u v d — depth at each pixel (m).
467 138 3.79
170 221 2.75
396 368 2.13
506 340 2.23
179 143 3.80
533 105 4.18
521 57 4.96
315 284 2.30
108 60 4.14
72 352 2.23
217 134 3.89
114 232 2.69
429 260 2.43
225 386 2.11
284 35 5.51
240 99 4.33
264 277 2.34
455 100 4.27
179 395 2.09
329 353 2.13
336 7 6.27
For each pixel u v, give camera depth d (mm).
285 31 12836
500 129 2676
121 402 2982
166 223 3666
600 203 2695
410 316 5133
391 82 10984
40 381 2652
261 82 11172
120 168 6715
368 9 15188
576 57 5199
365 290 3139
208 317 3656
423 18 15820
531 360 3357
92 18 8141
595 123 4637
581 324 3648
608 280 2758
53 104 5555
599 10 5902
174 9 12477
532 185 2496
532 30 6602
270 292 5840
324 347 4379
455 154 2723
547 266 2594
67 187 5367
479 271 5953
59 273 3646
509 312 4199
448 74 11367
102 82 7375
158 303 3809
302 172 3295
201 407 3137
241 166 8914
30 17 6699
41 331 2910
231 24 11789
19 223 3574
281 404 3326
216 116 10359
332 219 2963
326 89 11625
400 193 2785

______

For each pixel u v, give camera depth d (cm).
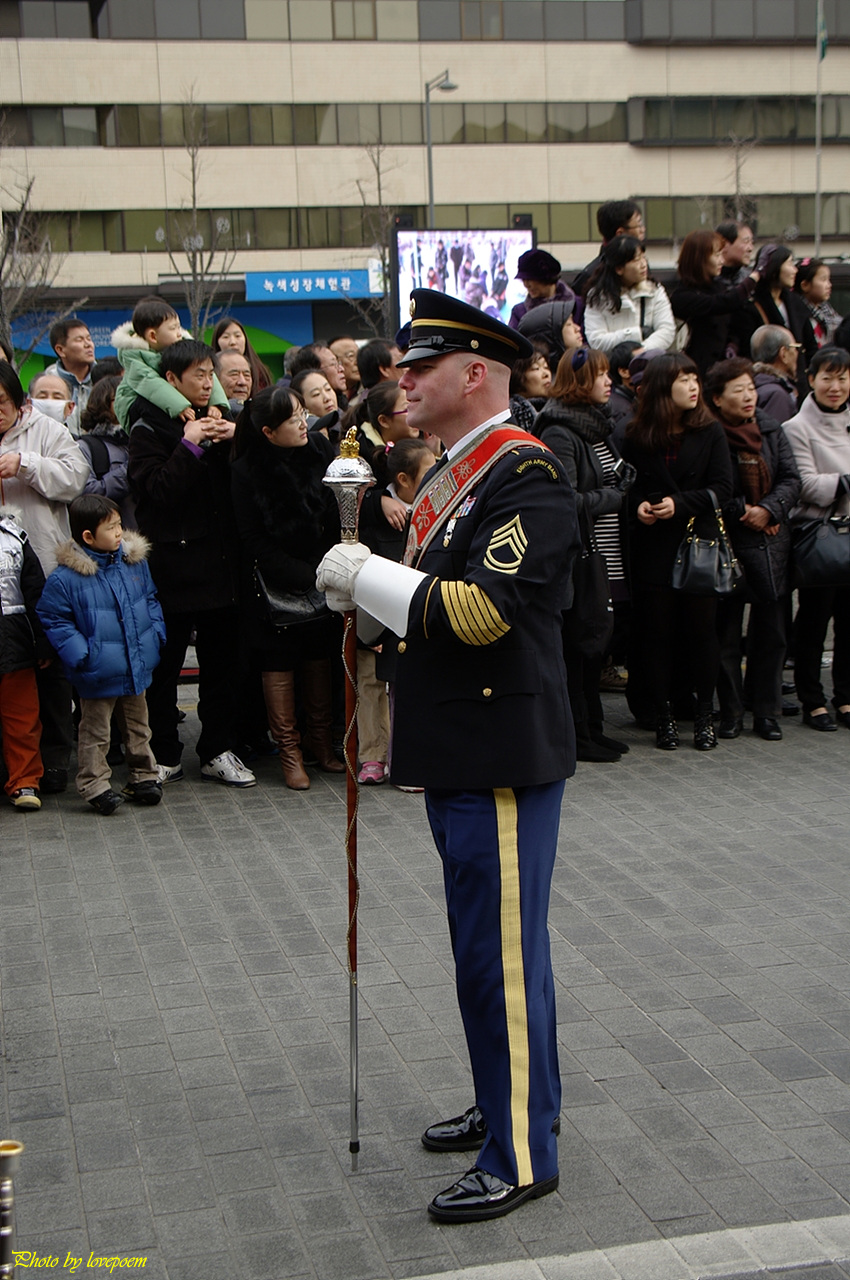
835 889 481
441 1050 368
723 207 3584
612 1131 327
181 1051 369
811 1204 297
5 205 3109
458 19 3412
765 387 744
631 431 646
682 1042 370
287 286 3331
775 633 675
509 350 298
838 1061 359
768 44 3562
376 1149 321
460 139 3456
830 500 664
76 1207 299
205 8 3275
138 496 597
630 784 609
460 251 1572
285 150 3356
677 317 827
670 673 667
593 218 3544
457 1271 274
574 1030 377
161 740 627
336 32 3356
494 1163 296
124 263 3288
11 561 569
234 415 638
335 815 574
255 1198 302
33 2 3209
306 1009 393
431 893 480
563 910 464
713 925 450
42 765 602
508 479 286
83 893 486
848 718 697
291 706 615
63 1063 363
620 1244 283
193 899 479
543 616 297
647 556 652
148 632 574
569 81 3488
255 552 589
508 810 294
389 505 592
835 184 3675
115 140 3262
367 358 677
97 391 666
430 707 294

______

- _WORK ORDER_:
Each line that includes the string "give" should be copied from the data.

- _RESPONSE TO THIS TASK_:
For each pixel u v, give camera depth d (mm).
For each pixel u v, give camera depth d (cm).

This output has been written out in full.